Well here are a few true facts about wild yam:
Originally, it was created by using the fats and oils from wild yam to produce hormones. As a result, wild yam has been promoted as a “natural hormone replacement therapy.” Within its roots and bulb, wild yam contains steroidal saponins based on a chemical called diosgenin (a plant-based estrogen) – it takes three steps to convert wild yam oil into a chemical match for the progesterone produced by the ovaries.
NOTE: Wild yam cannot actually convert into progesterone – or estrogen – in the human body – the transformation has to take place in a lab. So in reality, natural wild yam cannot increase hormones levels in the body just applied or ingested as is. If diosgenin has been converted from the yam oil and put back into a product, then it would, however, work as a type of hormone replacement. The label should then note USP bio-identical Natural Progesterone Cream or “natural progesterone.”

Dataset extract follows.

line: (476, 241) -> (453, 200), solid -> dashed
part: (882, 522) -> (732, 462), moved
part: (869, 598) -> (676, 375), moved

You need to be wary about products claiming that wild yam will give you the same benefits as the natural hormone progesterone without proper labeling. The only study I found was testing diosgenin and its effects on melanin development in the skin, back in 2007. The study did show that the chemical could potentially be used as a depigmenting agent for hyperpigmentation. Other than this study, there is insufficient evidence and research to support other wild yam claims.
Needless to say, leave hormone replacement up to your gynecologist and endocrinologist discretion. They will be able to determine what you need with proper hormone testing for appropriate symptoms.
What’s the bottom line on wild yam?
Based on what I’ve read, I have to conclude that yam oil does not have sufficient clinical evidence to show that it can help with pelvic floor dysfunction. As a clinic, we are always hesitant to blindly believe in anything a physician does not prescribe, especially since every person is different and may react individually to certain ingredients. Please ask your physician before using wild yam in any form, and use it at your own risk; it may or may not be beneficial.